Kinetic Monte Carlo simulations for the diffusion of molecules on a substrate

Please download the program kinetic_monte_carlo.py from this link

The molecule shown in the image (hexaiodo-substituted macrocycle cyclohexa-m-phenylene (CHP) ), when deposited on a noble metal substrate such as Cu(111) , Ag(111) or Au(111), at room temperature looses the I atoms and starts diffusing.

The relative probability of diffusion and of binding to a neighboring molecule determine the shape of the network that will be obtained. The experiments performed at Empa [ http://dx.doi.org/10.1021/ja107947z J. AM. CHEM. SOC. 2010, 132, 16669–16676 ] show that on a Cu substrate dendrites will form while on a Au substrate 2D networks will form.

The python program KMC.py will allow you to simulate the diffusion and binding of molecules once the energy barriers for the diffusion event and for the binding event as well as the simulation temperature are provided.

During the execution the program shows snapshots of the positions of the molecules.

Molecules free to diffuse will be represented via blue dots. Molecules that “irreversibly” formed a bond with a neighboring molecule will be represented by red dots. A few snapshots of the system during time evloution are saved as images.

Execute the program

python kinetic_monte_carlo.py

The program asks you for some input:

 
update graph each steps
coverage
temperature in K
diffusion barrier
binding barrier

TASK 1 execute the program with the following parameters:

update graph each steps 1000
coverage 0.3
number of steps 130000
temperature in K 300
diffusion barrier 0.1
binding barrier 0.1

Observe how events occur. Observe how time evolves. Did the job perform all the 300000 steps? Why? Observe the patterns obtained.
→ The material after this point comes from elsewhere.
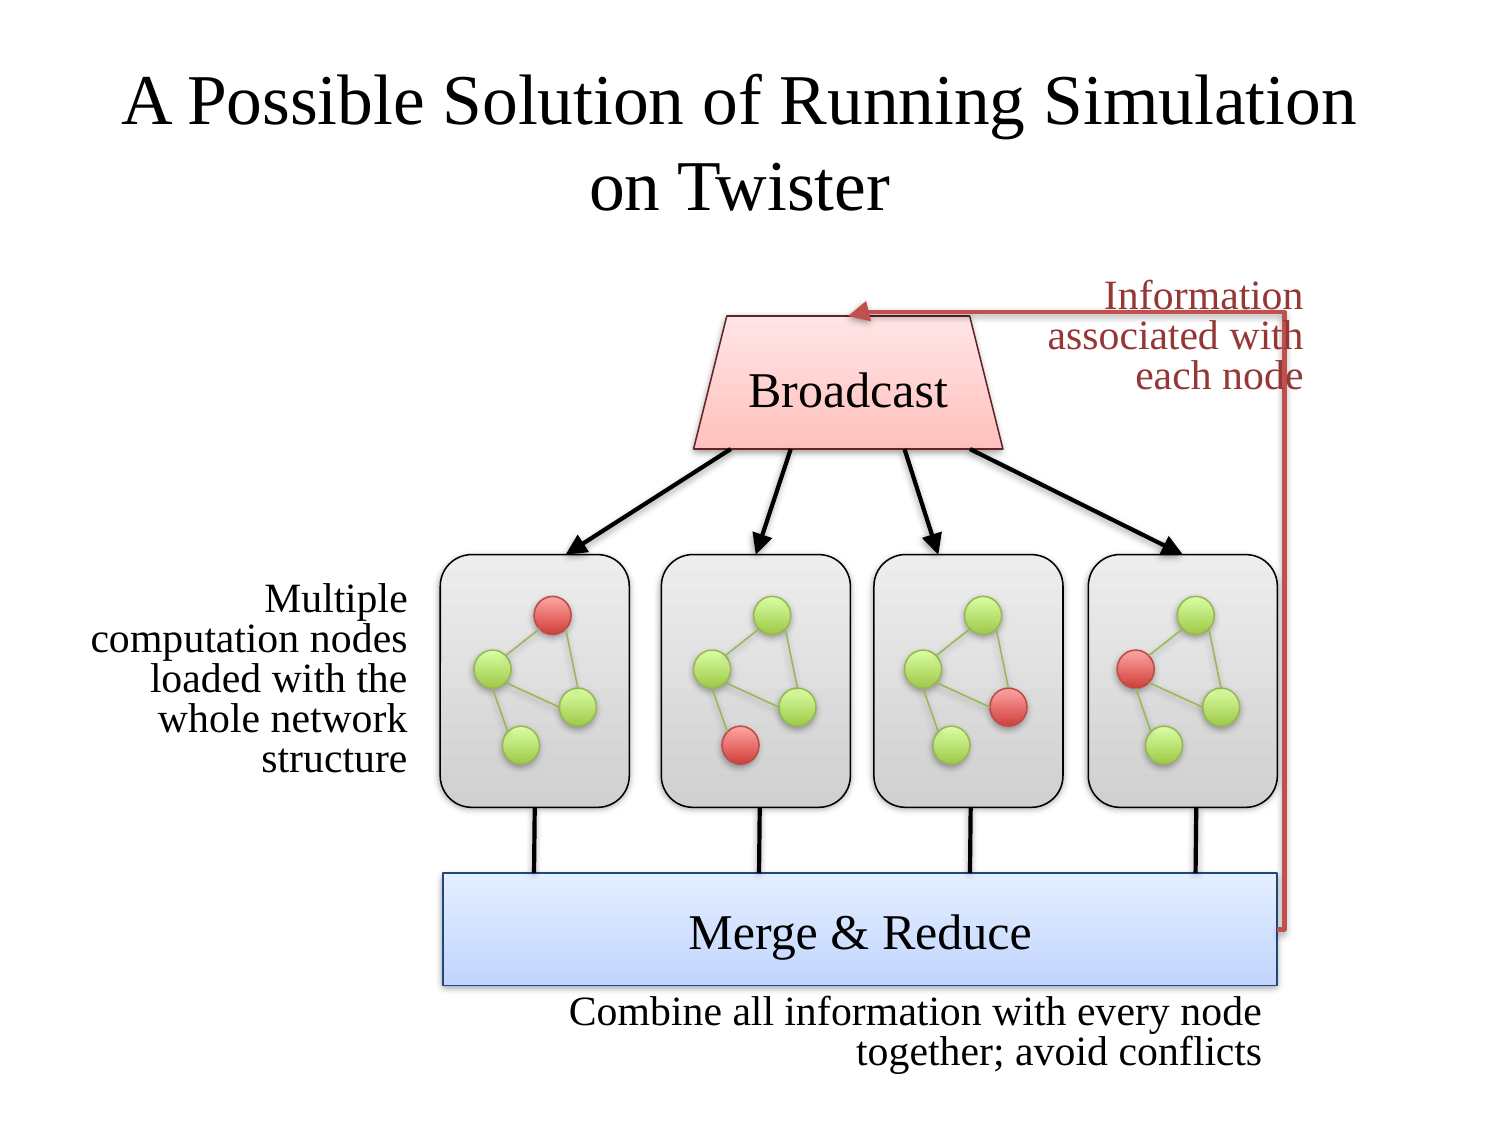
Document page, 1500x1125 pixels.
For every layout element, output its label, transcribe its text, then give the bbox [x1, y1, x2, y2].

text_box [60, 269, 1319, 1084]
title A Possible Solution of Running Simulation on Twister [64, 45, 1415, 233]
TASK 2 execute the program with the following parameters:

update graph each steps 1000
coverage 0.3
number of steps 300000
temperature in K 300
diffusion barrier 0.3
binding barrier 0.4

Do you notice differences in the way events occur? How is evolving time compared to the previous case? How does the final geometry differ from the previous case?

TASK 3 Now have a look at the python code. The MAIN section

#### MAIN KMC LOOP
t=0

#### at the beginning we have to check possible events for all molecules
tobeupdated=[iu for iu in range(len(molecules))]
possible_events=[]
for i in range(nsteps):
    #### check possible events for selected set of molecules
    possible_events=possible_events+events(molecules,tobeupdated,nx,ny)

    if possible_events==[]:
       print "no more events possible"
       break
    #### compute total rate (can be imporved)
    R=total_rate(possible_events,rates)

    #### decide which event to apply 
    selected_event=find_event(R,rates,possible_events)

    #### apply the event end update partially the list of events
    possible_events,tobeupdated=apply_event(molecules,selected_event,possible_events)

    #### update time
    rho2=np.random.random()
    dt=-np.log(rho2)/R
    t=t+dt

is very simple and reflects the basic steps of the KMC approach. On the contrary, the function needed to create the list of events is quite complex:

def events(m,selection,nx,ny):
    allevents=[]
    set=[]
    #### list of first neighbors (relative position)
    set.append([[0,0,1,0],[1,0,0,0],[0,1,1,0],[-1,1,1,0],[-1,0,0,0],[-1,0,1,0]])
    set.append([[1,-1,-1,0],[1,0,0,0],[1,0,-1,0],[0,0,-1,0],[-1,0,0,0],[0,-1,-1,0]])

    for i in selection:
        le=[]
        #### consider only molecules that are not binded
.
.
.

TASK 4 Have a look at the section of the code that creates the list of events, comment on which are the critical points in setting up a KMC simulation to describe a real process.

TASK 5 At each step of the simulaiton the list of possible events is created (or, better, updated). An event is chosen randomly and is then actuated. Would it be possible to execute simultaneously more events at each KMC step?